It is much easier to think that nothing has changed if your political memory goes back only as far as the Bill Clinton admin. Older liberals remember that Clinton represented a huge pushback against Reaganism. We remember how overwhelming and depressing Reaganism was. We may feel that Bill Clinton's "centrism" was truly the best we could have hoped for in the 1990s.
We also see how Obama marks a giant step beyond Bill Clintonism (and a rebuke to GWBush), and are therefore more conscious that the long arc of American political history is in fact bending, however fitfully, toward justice. Young liberals see a Clinton as a step back from Obama.
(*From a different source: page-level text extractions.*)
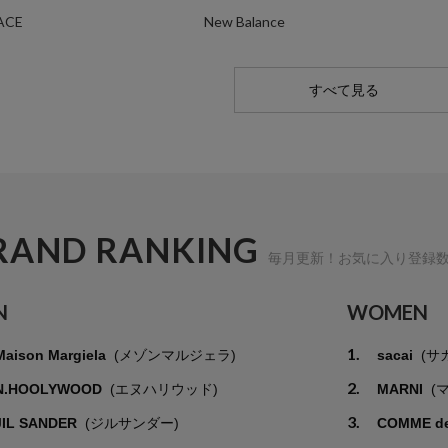
ACE
New Balance
すべて見る
RAND RANKING
毎月更新！お気に入り登録
N
WOMEN
1.
Maison Margiela
(メゾンマルジェラ)
sacai
(サ
2.
N.HOOLYWOOD
(エヌハリウッド)
MARNI
(
3.
JIL SANDER
(ジルサンダー)
COMME d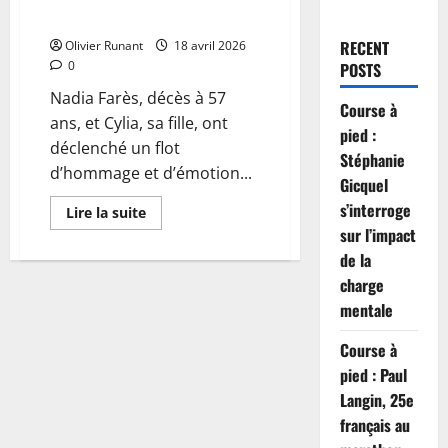
bouleversant
RECENT
Olivier Runant
18 avril 2026
0
POSTS
Nadia Farès, décès à 57
Course à
ans, et Cylia, sa fille, ont
pied :
déclenché un flot
Stéphanie
d’hommage et d’émotion...
Gicquel
s’interroge
En
Lire la suite
savoir
sur l’impact
plus
sur
de la
Nadia
Farès
charge
s’éteint
mentale
à
57
ans
Course à
:
sa
pied : Paul
fille
Cylia
Langin, 25e
partage
un
français au
hommage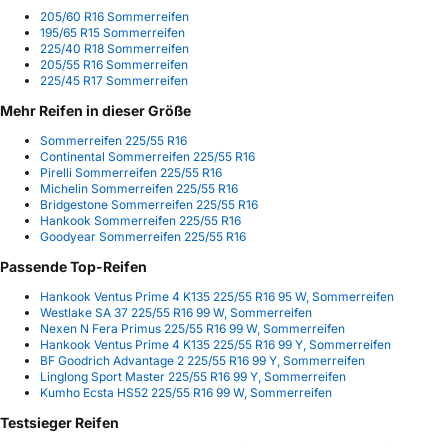
205/60 R16 Sommerreifen
195/65 R15 Sommerreifen
225/40 R18 Sommerreifen
205/55 R16 Sommerreifen
225/45 R17 Sommerreifen
Mehr Reifen in dieser Größe
Sommerreifen 225/55 R16
Continental Sommerreifen 225/55 R16
Pirelli Sommerreifen 225/55 R16
Michelin Sommerreifen 225/55 R16
Bridgestone Sommerreifen 225/55 R16
Hankook Sommerreifen 225/55 R16
Goodyear Sommerreifen 225/55 R16
Passende Top-Reifen
Hankook Ventus Prime 4 K135 225/55 R16 95 W, Sommerreifen
Westlake SA 37 225/55 R16 99 W, Sommerreifen
Nexen N Fera Primus 225/55 R16 99 W, Sommerreifen
Hankook Ventus Prime 4 K135 225/55 R16 99 Y, Sommerreifen
BF Goodrich Advantage 2 225/55 R16 99 Y, Sommerreifen
Linglong Sport Master 225/55 R16 99 Y, Sommerreifen
Kumho Ecsta HS52 225/55 R16 99 W, Sommerreifen
Testsieger Reifen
Older liberals see the second Clinton (Hillary) as potentially a step forward from Obama because we remember her as a liberal beacon within the Clinton administration.
It is easy for older liberals to believe that while Bill Clinton was a necessary transitional figure, Hillary Clinton has the potential to be the president who secures Obama's achievements and builds substantially on them to lay the foundation for a far more just future.
I remember thinking clearly after Republicans secured congressional majorities during Obama's term that they would overreach by the end of Obama's presidency and inspire a reaction that would elect a liberal Democrat in 2016. To call Trump Republican overreach is a severe understatement.
So here we are. If we don't blow it, all of the elements are in place for a landslide that elects a liberal Democrat as President with Congressional majorities to support her. It could be one of the most progressive eras in American history. The Bernsters cynicism is understandable, but, hopefully, just wrong.